Rembrandt: The Consummate Etcher and other 17th Century Printmakers

The following is a Press release received from the Arkell Museum at Canajoharie 

Rembrandt: The Consummate Etcher and other 17th Century Printmakers at the Arkell Museum at Canajoharie March 1, 2016 – May 29, 2016

rembrndt

Rembrandt Van Rijn (1606-1669) The Pancake Woman, 1635 etching

 

(Canajoharie, NY) The Arkell Museum at Canajoharie reopened on March 1, 2016 with the special exhibition Rembrandt: The Consummate Etcher and Other 17th Century Printmakers. This exhibition, organized by the Syracuse University Art Galleries, brings together the printed work of Rembrandt and fifteen of his contemporaries.

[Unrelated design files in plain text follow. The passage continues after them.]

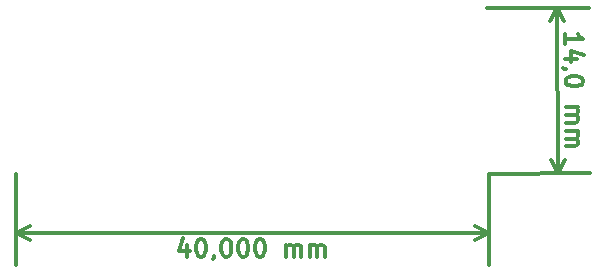
<source format=gbr>
G04 #@! TF.GenerationSoftware,KiCad,Pcbnew,5.0.0-rc1-44a33f2~62~ubuntu16.04.1*
G04 #@! TF.CreationDate,2018-03-27T11:26:02+02:00*
G04 #@! TF.ProjectId,ubmp_v1_pcbusb,75626D705F76315F7063627573622E6B,rev?*
G04 #@! TF.SameCoordinates,Original*
G04 #@! TF.FileFunction,Drawing*
%FSLAX46Y46*%
G04 Gerber Fmt 4.6, Leading zero omitted, Abs format (unit mm)*
G04 Created by KiCad (PCBNEW 5.0.0-rc1-44a33f2~62~ubuntu16.04.1) date Tue Mar 27 11:26:02 2018*
%MOMM*%
%LPD*%
G01*
G04 APERTURE LIST*
%ADD10C,0.300000*%
G04 APERTURE END LIST*
D10*
X125987335Y-102024632D02*
X125981213Y-101167511D01*
X125984274Y-101596072D02*
X127484235Y-101585358D01*
X127268935Y-101444035D01*
X127125061Y-101302202D01*
X127052614Y-101159858D01*
X126996493Y-103303171D02*
X125996518Y-103310314D01*
X127565356Y-102941956D02*
X126491404Y-102592475D01*
X126498036Y-103521023D01*
X126074067Y-104166924D02*
X126002641Y-104167435D01*
X125859277Y-104097028D01*
X125787340Y-104026112D01*
X127509235Y-105085268D02*
X127510255Y-105228122D01*
X127439849Y-105371485D01*
X127368932Y-105443422D01*
X127226589Y-105515870D01*
X126941392Y-105589337D01*
X126584258Y-105591888D01*
X126298041Y-105522502D01*
X126154678Y-105452096D01*
X126082741Y-105381179D01*
X126010293Y-105238836D01*
X126009273Y-105095982D01*
X126079679Y-104952619D01*
X126150596Y-104880682D01*
X126292939Y-104808235D01*
X126578136Y-104734767D01*
X126935270Y-104732216D01*
X127221487Y-104801602D01*
X127364851Y-104872008D01*
X127436788Y-104942925D01*
X127509235Y-105085268D01*
X126025599Y-107381638D02*
X127025574Y-107374496D01*
X126882720Y-107375516D02*
X126954657Y-107446433D01*
X127027104Y-107588776D01*
X127028635Y-107803056D01*
X126958228Y-107946420D01*
X126815885Y-108018867D01*
X126030191Y-108024479D01*
X126815885Y-108018867D02*
X126959249Y-108089273D01*
X127031696Y-108231617D01*
X127033227Y-108445897D01*
X126962820Y-108589261D01*
X126820477Y-108661708D01*
X126034783Y-108667320D01*
X126039885Y-109381587D02*
X127039859Y-109374445D01*
X126897006Y-109375465D02*
X126968942Y-109446382D01*
X127041390Y-109588725D01*
X127042920Y-109803005D01*
X126972514Y-109946369D01*
X126830171Y-110018816D01*
X126044476Y-110024428D01*
X126830171Y-110018816D02*
X126973534Y-110089222D01*
X127045981Y-110231566D01*
X127047512Y-110445846D01*
X126977106Y-110589210D01*
X126834762Y-110661657D01*
X126049068Y-110667269D01*
X125393985Y-112957900D02*
X125293985Y-98957900D01*
X119500000Y-113000000D02*
X128093916Y-112938615D01*
X119400000Y-99000000D02*
X127993916Y-98938615D01*
X125293985Y-98957900D02*
X125888437Y-100080186D01*
X125293985Y-98957900D02*
X124715625Y-100088564D01*
X125393985Y-112957900D02*
X125972345Y-111827236D01*
X125393985Y-112957900D02*
X124799533Y-111835614D01*
X94000000Y-119028571D02*
X94000000Y-120028571D01*
X93642857Y-118457142D02*
X93285714Y-119528571D01*
X94214285Y-119528571D01*
X95071428Y-118528571D02*
X95214285Y-118528571D01*
X95357142Y-118600000D01*
X95428571Y-118671428D01*
X95500000Y-118814285D01*
X95571428Y-119100000D01*
X95571428Y-119457142D01*
X95500000Y-119742857D01*
X95428571Y-119885714D01*
X95357142Y-119957142D01*
X95214285Y-120028571D01*
X95071428Y-120028571D01*
X94928571Y-119957142D01*
X94857142Y-119885714D01*
X94785714Y-119742857D01*
X94714285Y-119457142D01*
X94714285Y-119100000D01*
X94785714Y-118814285D01*
X94857142Y-118671428D01*
X94928571Y-118600000D01*
X95071428Y-118528571D01*
X96285714Y-119957142D02*
X96285714Y-120028571D01*
X96214285Y-120171428D01*
X96142857Y-120242857D01*
X97214285Y-118528571D02*
X97357142Y-118528571D01*
X97500000Y-118600000D01*
X97571428Y-118671428D01*
X97642857Y-118814285D01*
X97714285Y-119100000D01*
X97714285Y-119457142D01*
X97642857Y-119742857D01*
X97571428Y-119885714D01*
X97500000Y-119957142D01*
X97357142Y-120028571D01*
X97214285Y-120028571D01*
X97071428Y-119957142D01*
X97000000Y-119885714D01*
X96928571Y-119742857D01*
X96857142Y-119457142D01*
X96857142Y-119100000D01*
X96928571Y-118814285D01*
X97000000Y-118671428D01*
X97071428Y-118600000D01*
X97214285Y-118528571D01*
X98642857Y-118528571D02*
X98785714Y-118528571D01*
X98928571Y-118600000D01*
X99000000Y-118671428D01*
X99071428Y-118814285D01*
X99142857Y-119100000D01*
X99142857Y-119457142D01*
X99071428Y-119742857D01*
X99000000Y-119885714D01*
X98928571Y-119957142D01*
X98785714Y-120028571D01*
X98642857Y-120028571D01*
X98500000Y-119957142D01*
X98428571Y-119885714D01*
X98357142Y-119742857D01*
X98285714Y-119457142D01*
X98285714Y-119100000D01*
X98357142Y-118814285D01*
X98428571Y-118671428D01*
X98500000Y-118600000D01*
X98642857Y-118528571D01*
X100071428Y-118528571D02*
X100214285Y-118528571D01*
X100357142Y-118600000D01*
X100428571Y-118671428D01*
X100500000Y-118814285D01*
X100571428Y-119100000D01*
X100571428Y-119457142D01*
X100500000Y-119742857D01*
X100428571Y-119885714D01*
X100357142Y-119957142D01*
X100214285Y-120028571D01*
X100071428Y-120028571D01*
X99928571Y-119957142D01*
X99857142Y-119885714D01*
X99785714Y-119742857D01*
X99714285Y-119457142D01*
X99714285Y-119100000D01*
X99785714Y-118814285D01*
X99857142Y-118671428D01*
X99928571Y-118600000D01*
X100071428Y-118528571D01*
X102357142Y-120028571D02*
X102357142Y-119028571D01*
X102357142Y-119171428D02*
X102428571Y-119100000D01*
X102571428Y-119028571D01*
X102785714Y-119028571D01*
X102928571Y-119100000D01*
X103000000Y-119242857D01*
X103000000Y-120028571D01*
X103000000Y-119242857D02*
X103071428Y-119100000D01*
X103214285Y-119028571D01*
X103428571Y-119028571D01*
X103571428Y-119100000D01*
X103642857Y-119242857D01*
X103642857Y-120028571D01*
X104357142Y-120028571D02*
X104357142Y-119028571D01*
X104357142Y-119171428D02*
X104428571Y-119100000D01*
X104571428Y-119028571D01*
X104785714Y-119028571D01*
X104928571Y-119100000D01*
X105000000Y-119242857D01*
X105000000Y-120028571D01*
X105000000Y-119242857D02*
X105071428Y-119100000D01*
X105214285Y-119028571D01*
X105428571Y-119028571D01*
X105571428Y-119100000D01*
X105642857Y-119242857D01*
X105642857Y-120028571D01*
X79500000Y-118000000D02*
X119500000Y-118000000D01*
X79500000Y-113000000D02*
X79500000Y-120700000D01*
X119500000Y-113000000D02*
X119500000Y-120700000D01*
X119500000Y-118000000D02*
X118373496Y-118586421D01*
X119500000Y-118000000D02*
X118373496Y-117413579D01*
X79500000Y-118000000D02*
X80626504Y-118586421D01*
X79500000Y-118000000D02*
X80626504Y-117413579D01*
M02*

</source>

Rembrandt is generally considered one of the most important figures in western art history. This ranking has been remarkably stable in the three hundred years since his death and is due, in part, to his virtuoso style, the wide range of subject matter he dealt with in his work, and his prolific output. Typically, it is his painting that garners the most attention with the public, but his etchings demonstrate the same genius, variety of subjects, and vitality, that he generated with his brush. The prints in this exhibition are arranged in thematic groups, landscapes, genre, portraits, and religious subjects, so that visitors may discover how different artists approached these themes and adapted their media to the subjects.

During the 17th century engravings and etchings were the most common form of prints created. The woodcut had fallen out of favor, mezzotints were introduced late in the century, and lithography was not yet invented. Book production had increased dramatically in Europe and the need for quality reproductions that could be made by the thousands had helped establish the engraver as an important craftsman. Very talented people entered the trade and the technology of making graphic facsimiles improved throughout the century.

In general, engraving was the medium of choice for the reproduction of paintings, drawings, and sculpture. Artists could hire engravers to copy their paintings and then circulate these prints throughout Europe, thus increasing their fame and commissions. Several artists had very active print programs including Peter Paul Rubens, who employed numerous engravers to reproduce many of his paintings.

Those painter/printmakers who wished to make original designs in print often-preferred etching because they did not need a craftsman to interpret their work. The prepared plate was treated like a piece of paper and the artist had the opportunity to draw his design directly on the plate with great freedom. Rembrandt took full advantage of this feature and created nearly 300 original etchings during his career. He often experimented with the medium and attempted to achieve surface characteristics that would enhance his images. If the desired effects were not achieved to his satisfaction Rembrandt would continue to manipulate the plate to fit his needs. He would often make alterations to the image and to determine if the changes improved the design, ‘state’ impressions were printed. Many of the etchings went through numerous states, as many as ten, before he was satisfied with the results. Rembrandt was also very selective about the paper used for the editions of his prints; sometimes he used expensive Japanese papers that had been imported to Holland. Rembrandt’s command of the medium combined with his ability to convey emotion, either personal or interpretative, which gave him special rank in the 17th century and keeps him distinctive today.

In addition to special changing exhibitions, the Arkell Museum’s permanent collection is always on view in the original Canajoharie Gallery. Paintings in this permanent exhibition include remarkable works by Winslow Homer, George Inness, American Impressionists and members of The Eight.

The original gallery also features a full-scale replica of Rembrandt’s so-called Night Watch which was commissioned by Bartlett Arkell for the not-yet-built Canajoharie Gallery. The director of Holland’s Rijksmuseum (the owner of the original painting) recommended the Amsterdam artist, Martin Korpershoek, as a copyist because of his fidelity and ability to capture the spirit of the original works he copied. Kopershoek’s copy was well received when the Canajoharie Gallery opened in 1928—and the unique painting has been on constant display in this space since that time.